From OpenFeint to open beta: GREE launches worldwide mobile gaming network

Having acquired OpenFeint over a year ago, developer, publisher, and mega-company GREE has kept their cards pretty close to the chest regarding their plans for the technology. Until today. In a formal announcement sent to Gamezebo, the multinational mobile-social gaming giant marked May 23rd as the kick-off for the GREE platform. Also known as? World domination, phase B.

Like Papaya Mobile before it, GREE is a developer planting its flag firmly on the shores of social networking, offering game creators a software development kit (SDK) with which they can integrate social features like chat, game invites, leaderboards and achievements into their titles. For those unfamiliar, think of it like a version of Apple’s Game Center run by a specific company. In exchange for access to their suite of add-ons, player base, and oftentimes promotion, both parties arrange a revenue split of the money made in-game.

And while GREE wasn’t in a sharing mood about the dollars, they did tout some impressive stats about what might be in it for developers. Namely? The 230 million-plus user base already hooked on titles produced by the company – what they call a “global player base.” The developer site also boasts fast and easy migration from OpenFeint, which might be either enticing or unsettling, depending on your attachment to the latter platform (which it looks like GREE may be trying to uproot internally).

It’s certainly exciting to see another company entering the game network arena, especially on a platform where choice is freeing and the default option is so poorly designed (seriously, Apple, what happened there!?). With that said, GREE’s talk about the chance to deliver a “unique and customized game” through the platform only holds so much weight unless they plan to bolster it with social features outside the norm. More importantly, with the bread and butter of the company’s bottom line coming from an Asian gamer base and titles with highly local flare, it will be interesting to see how much real promotional power they can offer developers creating content that may be culturally different.

But GREEnough about my thoughts. What are your opinions on the GREE platform? Developers, does this seem worth leaving Open Feint for? Players, how much of your mobile experience – if any – is defined by the network you play on?

§ **What this exercise asks**
1. For each statement below, say whether the GREE article agrees with it. Answer yes or no, and quote the words of the article that decide it. (a) GREE acquired OpenFeint more than a year before the announcement. (b) GREE disclosed the revenue split it arranges with developers. (c) The user base GREE cites exceeds 230 million.
2. Reproduce the GREE article word for word from "Like Papaya Mobile" to "money made in-game.".

§ **Supplied data**
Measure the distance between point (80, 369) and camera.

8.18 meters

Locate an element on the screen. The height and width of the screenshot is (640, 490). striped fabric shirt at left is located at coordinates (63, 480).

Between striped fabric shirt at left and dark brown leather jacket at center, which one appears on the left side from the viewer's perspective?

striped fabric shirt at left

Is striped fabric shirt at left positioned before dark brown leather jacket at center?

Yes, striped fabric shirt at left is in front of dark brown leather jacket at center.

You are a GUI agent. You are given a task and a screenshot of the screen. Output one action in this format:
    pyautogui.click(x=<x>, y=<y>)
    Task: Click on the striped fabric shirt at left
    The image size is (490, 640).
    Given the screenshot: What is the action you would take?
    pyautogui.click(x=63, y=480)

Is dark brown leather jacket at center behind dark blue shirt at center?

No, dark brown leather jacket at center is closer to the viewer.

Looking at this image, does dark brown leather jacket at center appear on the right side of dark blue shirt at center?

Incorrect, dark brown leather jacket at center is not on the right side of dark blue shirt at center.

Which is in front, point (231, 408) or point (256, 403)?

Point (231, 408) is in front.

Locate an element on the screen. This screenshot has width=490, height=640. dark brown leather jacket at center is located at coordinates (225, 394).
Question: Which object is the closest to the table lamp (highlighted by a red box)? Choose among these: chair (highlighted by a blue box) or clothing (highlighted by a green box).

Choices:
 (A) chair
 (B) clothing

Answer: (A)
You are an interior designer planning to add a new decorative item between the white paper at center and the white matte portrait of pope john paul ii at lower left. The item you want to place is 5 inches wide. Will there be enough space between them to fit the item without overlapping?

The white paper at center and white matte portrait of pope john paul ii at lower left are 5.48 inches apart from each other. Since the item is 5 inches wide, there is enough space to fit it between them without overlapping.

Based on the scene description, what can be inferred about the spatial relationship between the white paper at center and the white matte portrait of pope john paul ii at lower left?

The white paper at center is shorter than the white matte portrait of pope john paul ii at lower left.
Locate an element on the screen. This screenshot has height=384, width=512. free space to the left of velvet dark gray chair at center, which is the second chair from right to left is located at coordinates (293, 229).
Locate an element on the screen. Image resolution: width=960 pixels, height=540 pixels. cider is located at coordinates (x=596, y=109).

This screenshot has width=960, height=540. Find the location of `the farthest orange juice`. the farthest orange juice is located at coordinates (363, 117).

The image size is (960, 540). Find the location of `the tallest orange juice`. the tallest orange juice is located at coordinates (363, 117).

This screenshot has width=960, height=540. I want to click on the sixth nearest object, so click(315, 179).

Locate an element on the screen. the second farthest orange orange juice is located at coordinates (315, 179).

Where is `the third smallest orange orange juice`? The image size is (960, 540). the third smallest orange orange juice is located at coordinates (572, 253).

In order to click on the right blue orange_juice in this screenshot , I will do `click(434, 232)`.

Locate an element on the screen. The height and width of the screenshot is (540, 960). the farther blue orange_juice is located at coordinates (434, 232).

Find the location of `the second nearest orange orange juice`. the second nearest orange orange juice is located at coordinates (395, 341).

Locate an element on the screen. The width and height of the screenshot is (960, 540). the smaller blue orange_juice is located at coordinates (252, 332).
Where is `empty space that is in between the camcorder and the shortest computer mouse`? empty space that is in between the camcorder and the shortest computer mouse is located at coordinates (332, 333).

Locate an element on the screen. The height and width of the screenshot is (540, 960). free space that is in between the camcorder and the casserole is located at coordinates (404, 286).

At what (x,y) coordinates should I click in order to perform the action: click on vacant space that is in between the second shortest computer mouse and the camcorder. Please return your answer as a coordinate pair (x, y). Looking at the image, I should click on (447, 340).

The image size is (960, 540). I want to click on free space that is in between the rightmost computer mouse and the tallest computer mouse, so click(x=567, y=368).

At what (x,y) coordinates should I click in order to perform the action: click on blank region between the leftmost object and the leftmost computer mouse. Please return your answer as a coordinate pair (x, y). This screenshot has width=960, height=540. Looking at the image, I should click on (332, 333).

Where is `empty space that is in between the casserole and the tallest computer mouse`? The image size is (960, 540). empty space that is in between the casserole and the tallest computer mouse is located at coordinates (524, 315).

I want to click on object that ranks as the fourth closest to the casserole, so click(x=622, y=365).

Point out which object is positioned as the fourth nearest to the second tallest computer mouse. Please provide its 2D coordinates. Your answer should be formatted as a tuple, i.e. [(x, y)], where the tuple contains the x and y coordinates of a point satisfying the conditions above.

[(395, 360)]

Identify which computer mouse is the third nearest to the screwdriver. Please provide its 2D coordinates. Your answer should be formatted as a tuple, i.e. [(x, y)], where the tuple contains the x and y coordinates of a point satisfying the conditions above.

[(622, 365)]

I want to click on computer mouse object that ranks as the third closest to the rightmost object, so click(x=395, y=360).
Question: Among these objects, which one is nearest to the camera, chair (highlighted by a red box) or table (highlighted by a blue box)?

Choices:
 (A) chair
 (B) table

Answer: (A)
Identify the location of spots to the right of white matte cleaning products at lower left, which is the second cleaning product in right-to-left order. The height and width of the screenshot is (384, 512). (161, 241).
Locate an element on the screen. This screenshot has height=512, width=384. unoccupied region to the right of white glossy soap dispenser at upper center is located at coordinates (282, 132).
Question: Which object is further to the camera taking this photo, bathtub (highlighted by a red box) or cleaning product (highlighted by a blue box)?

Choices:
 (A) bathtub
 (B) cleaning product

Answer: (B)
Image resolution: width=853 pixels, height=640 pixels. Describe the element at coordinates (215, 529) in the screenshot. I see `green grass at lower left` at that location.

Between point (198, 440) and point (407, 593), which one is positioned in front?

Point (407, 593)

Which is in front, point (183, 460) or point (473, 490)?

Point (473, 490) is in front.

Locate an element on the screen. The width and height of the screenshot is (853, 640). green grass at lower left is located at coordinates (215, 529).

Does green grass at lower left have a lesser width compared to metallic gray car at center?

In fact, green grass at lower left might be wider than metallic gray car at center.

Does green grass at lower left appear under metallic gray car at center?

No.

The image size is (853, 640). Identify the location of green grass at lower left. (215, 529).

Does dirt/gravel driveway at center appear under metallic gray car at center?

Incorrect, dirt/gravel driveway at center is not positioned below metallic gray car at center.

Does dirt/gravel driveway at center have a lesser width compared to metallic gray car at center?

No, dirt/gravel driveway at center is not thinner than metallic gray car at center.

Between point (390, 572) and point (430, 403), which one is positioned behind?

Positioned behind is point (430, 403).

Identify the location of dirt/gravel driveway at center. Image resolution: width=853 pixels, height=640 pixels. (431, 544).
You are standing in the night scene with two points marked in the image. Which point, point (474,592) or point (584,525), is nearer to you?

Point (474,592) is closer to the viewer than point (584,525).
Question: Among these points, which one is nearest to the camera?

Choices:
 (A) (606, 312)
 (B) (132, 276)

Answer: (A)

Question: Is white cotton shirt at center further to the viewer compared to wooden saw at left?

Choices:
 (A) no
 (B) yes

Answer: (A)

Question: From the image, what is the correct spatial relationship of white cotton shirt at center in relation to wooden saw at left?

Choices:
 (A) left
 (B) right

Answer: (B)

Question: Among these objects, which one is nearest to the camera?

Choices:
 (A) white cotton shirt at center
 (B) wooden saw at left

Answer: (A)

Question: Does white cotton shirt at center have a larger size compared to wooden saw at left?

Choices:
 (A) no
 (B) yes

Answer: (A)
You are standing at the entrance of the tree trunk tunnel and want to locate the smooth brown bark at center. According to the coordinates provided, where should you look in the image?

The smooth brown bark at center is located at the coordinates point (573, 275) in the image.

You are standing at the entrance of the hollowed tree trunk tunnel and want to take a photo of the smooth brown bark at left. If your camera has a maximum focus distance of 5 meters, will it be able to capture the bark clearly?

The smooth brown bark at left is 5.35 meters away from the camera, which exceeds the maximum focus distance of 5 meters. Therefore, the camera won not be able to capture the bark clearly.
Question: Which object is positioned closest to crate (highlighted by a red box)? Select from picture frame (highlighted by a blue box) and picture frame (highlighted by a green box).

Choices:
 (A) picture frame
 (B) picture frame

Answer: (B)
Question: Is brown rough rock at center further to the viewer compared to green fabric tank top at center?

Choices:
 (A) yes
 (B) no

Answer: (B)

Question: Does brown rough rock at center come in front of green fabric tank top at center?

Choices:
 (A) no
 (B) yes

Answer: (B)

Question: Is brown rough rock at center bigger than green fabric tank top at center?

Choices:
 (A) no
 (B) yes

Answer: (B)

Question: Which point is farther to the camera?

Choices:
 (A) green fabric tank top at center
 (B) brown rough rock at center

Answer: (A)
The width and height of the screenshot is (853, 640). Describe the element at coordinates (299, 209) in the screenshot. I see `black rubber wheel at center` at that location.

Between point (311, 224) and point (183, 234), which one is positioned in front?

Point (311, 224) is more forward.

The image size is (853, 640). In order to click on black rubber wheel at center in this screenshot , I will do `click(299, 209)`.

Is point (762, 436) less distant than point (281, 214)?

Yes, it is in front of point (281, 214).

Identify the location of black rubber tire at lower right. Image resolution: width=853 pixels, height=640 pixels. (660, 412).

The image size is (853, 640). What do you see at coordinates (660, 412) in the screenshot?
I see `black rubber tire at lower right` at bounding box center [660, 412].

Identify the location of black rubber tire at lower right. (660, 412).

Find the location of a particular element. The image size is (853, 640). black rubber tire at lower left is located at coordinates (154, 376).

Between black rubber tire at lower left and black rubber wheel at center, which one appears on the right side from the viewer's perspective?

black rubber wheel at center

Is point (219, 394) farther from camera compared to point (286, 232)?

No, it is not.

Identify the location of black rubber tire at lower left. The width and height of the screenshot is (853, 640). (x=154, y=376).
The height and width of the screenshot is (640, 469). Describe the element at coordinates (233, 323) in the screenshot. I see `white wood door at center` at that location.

§ **Answers by task**
1.
(a) Yes: "Having acquired OpenFeint over a year ago"
(b) No: "GREE wasn’t in a sharing mood about the dollars"
(c) Yes: "The 230 million-plus user base"

2.
Like Papaya Mobile before it, GREE is a developer planting its flag firmly on the shores of social networking, offering game creators a software development kit (SDK) with which they can integrate social features like chat, game invites, leaderboards and achievements into their titles. For those unfamiliar, think of it like a version of Apple’s Game Center run by a specific company. In exchange for access to their suite of add-ons, player base, and oftentimes promotion, both parties arrange a revenue split of the money made in-game.